Надежда важничала, чувствуя себя центром общего внимания и забот. Мы с Зиной отлично видели, что у нее в обыкновенное время не бывает ни той походки, ни того голоса, ни такой улыбки, как при женихе, и мы объяснили себе это тем, что Надька «ломается» и «что-то такое из себя строит, но у нее ничего не выходит». Часто, подсмотрев вечером в гостиной, как они целуются на диване, мы с невинным видом, взявшись за руки, проходили мимо них, заставляя их краснеть и отскакивать друг от друга. Ко мне Надежда относилась с тем презрительным, но сторожким невниманием, с каким всегда держат себя взрослые барышни по отношению к братьям-мальчишкам, всегда перепачканным, всегда готовым наступить на платье, угодить в лицо мячом или с разбегу подкатиться под ноги.
Зато Николая Николаевича мы обожали, в особенности я. Я прямо был влюблен в него, влюблен слепо, страстно и бескорыстно. Он казался мне образцом ума, силы и смелости. Я не изменял ему года четыре, и одним из моих любимейших развлечений в гимназии было иллюстрировать на маленьких, однообразного формата бумажках все те рассказанные им приключения из его жизни, которые я слушал и сохранял в памяти, как нечто священное.
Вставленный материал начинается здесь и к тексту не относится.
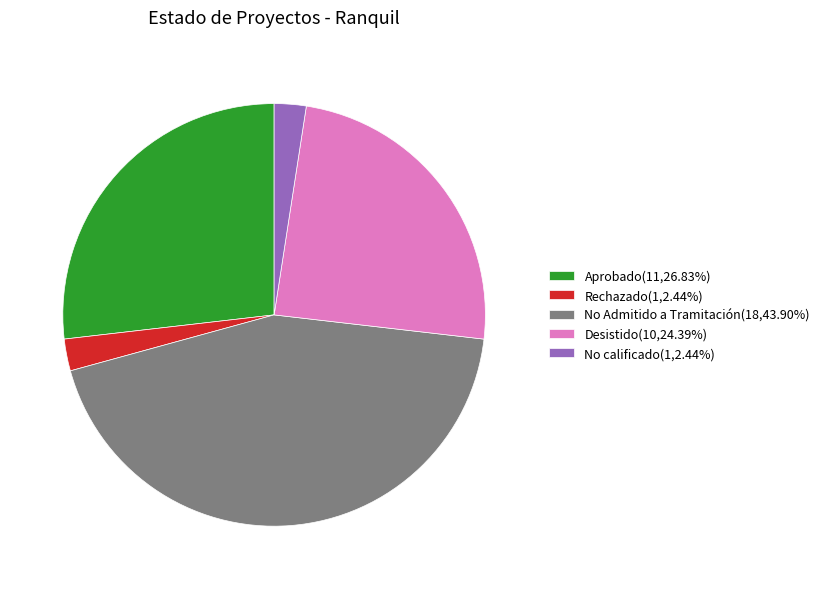

Is No calificado(1,2.44%) the majority of the pie?

No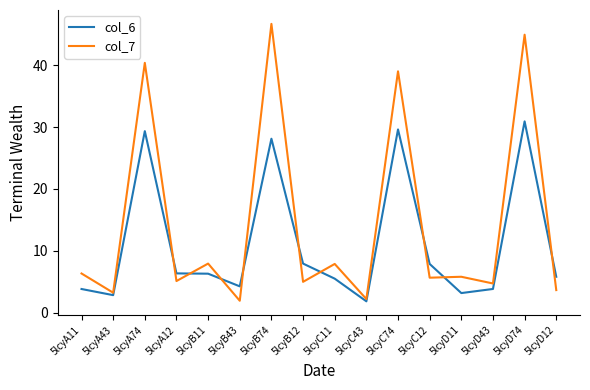

How many distinct data groups are displayed?

2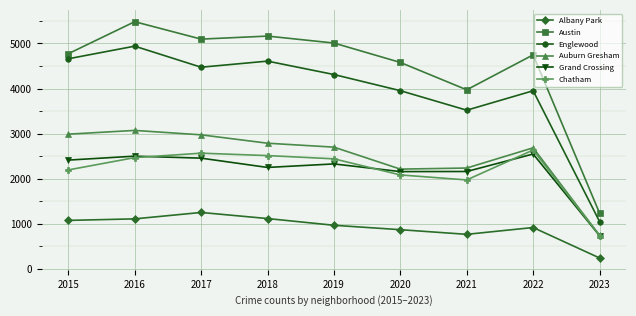

At which category does the chart reach its minimum across all series?

2023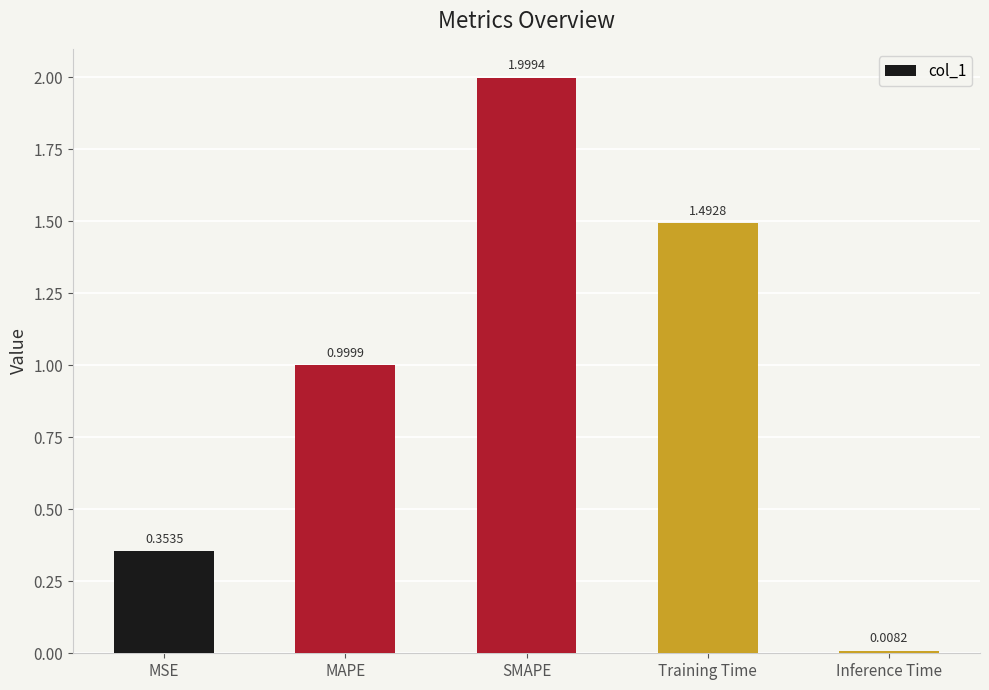

The chart shows a value of 1.0 at MAPE. True or false?

True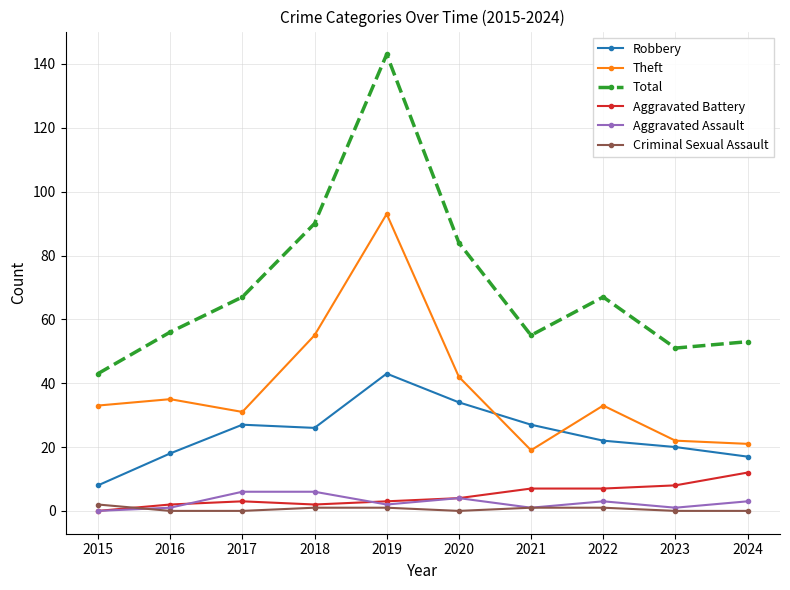

At which category is the sum across all series the highest?

2019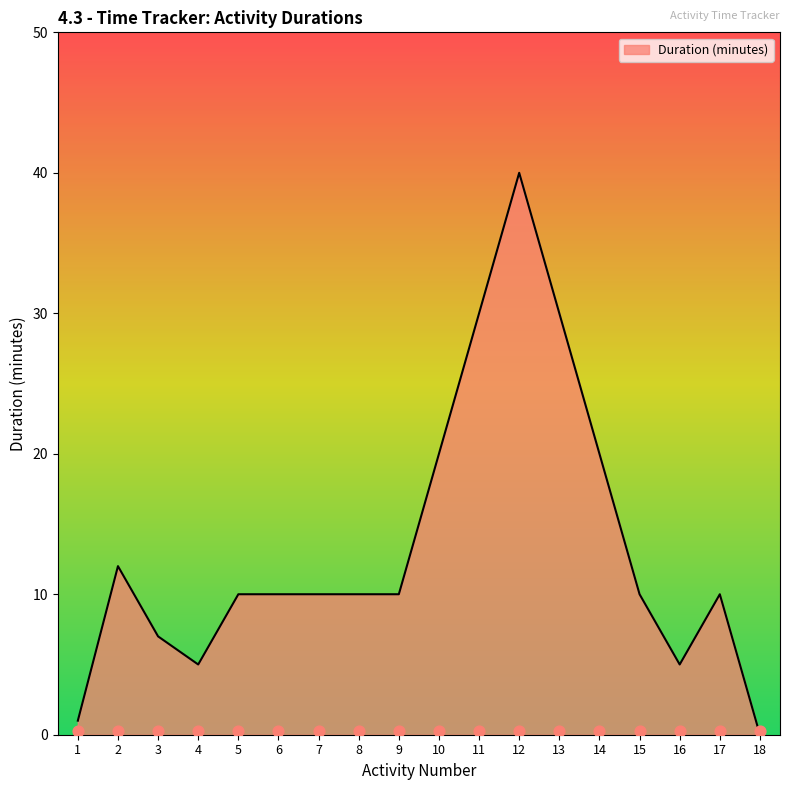

What is the change in value from 14 to 17?

-10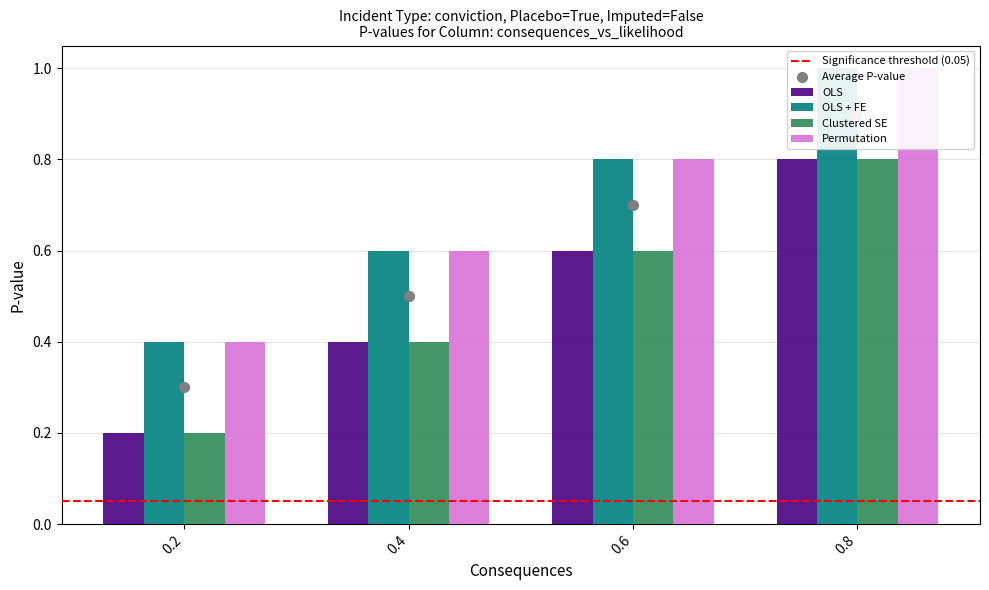

What are all the series names shown in the legend?

OLS, OLS + FE, Clustered SE, Permutation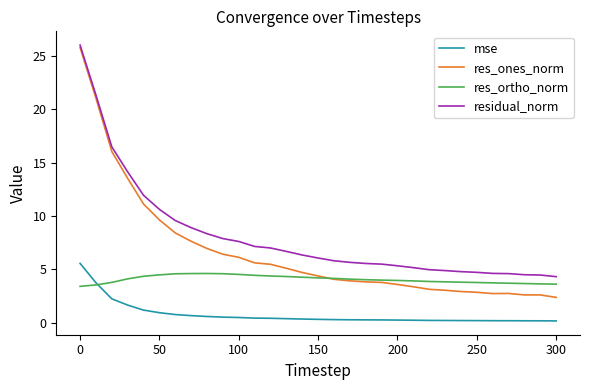

What is the maximum value shown in the chart?

26.0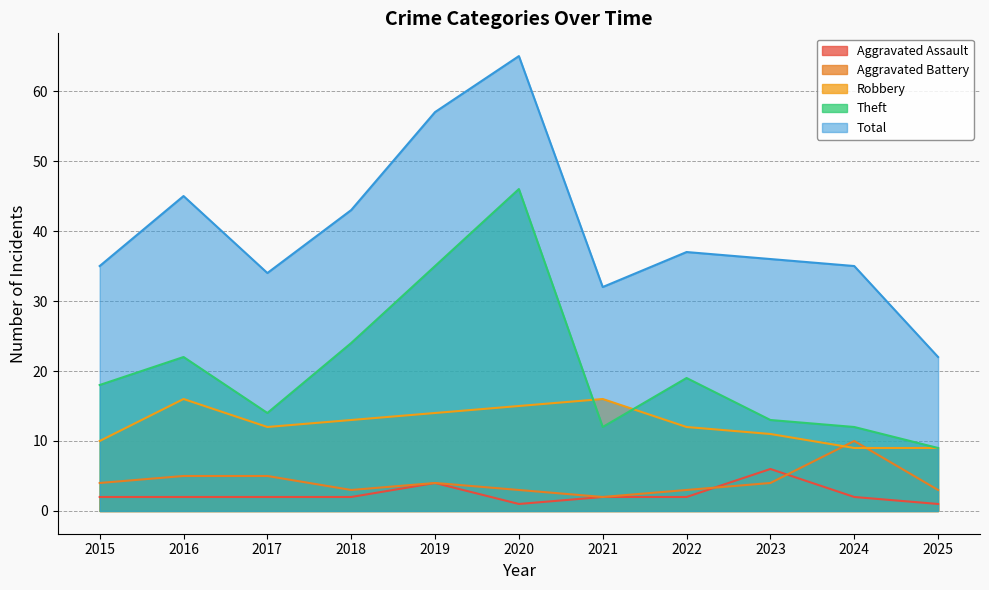

True or false: Theft has a value of 19 at 2022.

True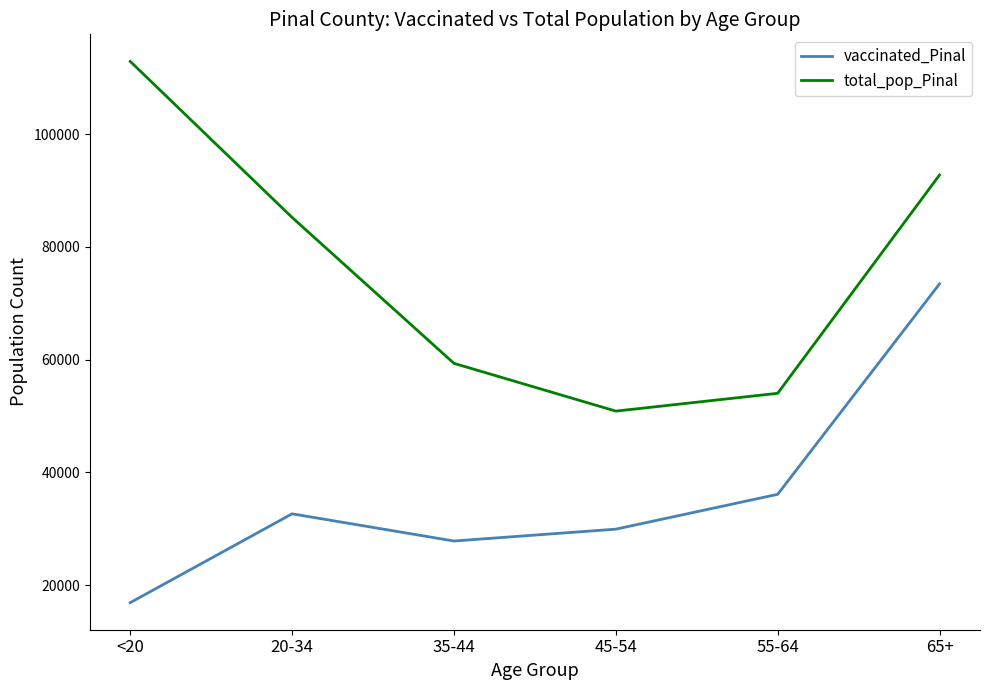

Where is the first local minimum for vaccinated_Pinal?

35-44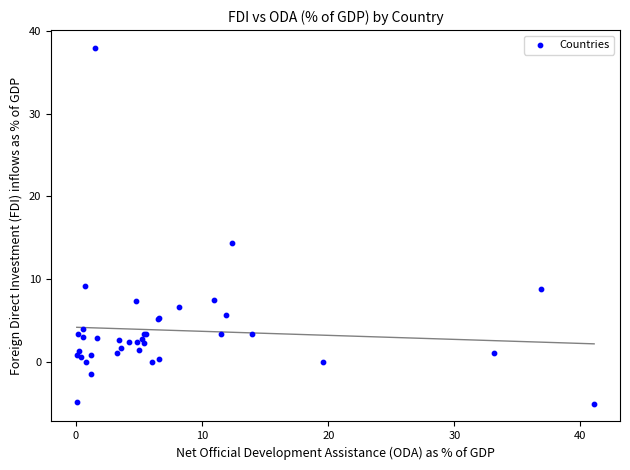

What Y value in the scatter plot is closest to 16?

14.4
Да и нельзя было не любить этого высокого, сильного, краснощекого красавца с оглушительным голосом и заразительным смехом, всегда готового возиться и школьничать. Он от чистого сердца играл иногда с нами, детьми, и сестра Надежда глядела тогда на него — о, как мы это хорошо видели! — с натянутой улыбкой на губах и с ревностью во взоре. Мы с Зиной показывали ей язык и исполняли за ее спиной «пляску людоедов», едва она отворачивалась от нас.
Возвратившись из плаванья, он всем нам привез подарки: чесунчу, японские и китайские безделушки, зонтики, веера, кокосовые орехи… Особенно хороша была вещица, которую он подарил своей невесте. Она представляла миниатюрную японскую пагоду из старой бронзы, увешанную цепями, колокольчиками, медальонами и другими побрякушками. Дверцы пагоды были растворены настежь и позволяли видеть сидящего в ней на корточках фарфорового бонзу с качающейся головой. Эта игрушка казалась мне великолепнейшим созданием искусства. Верхом счастья для меня была бы возможность хоть немного подержать ее в руках и самому заставить бонзу покачать головой. Но я отлично знал, что Надежда никому не позволяла прикасаться к своим вещам.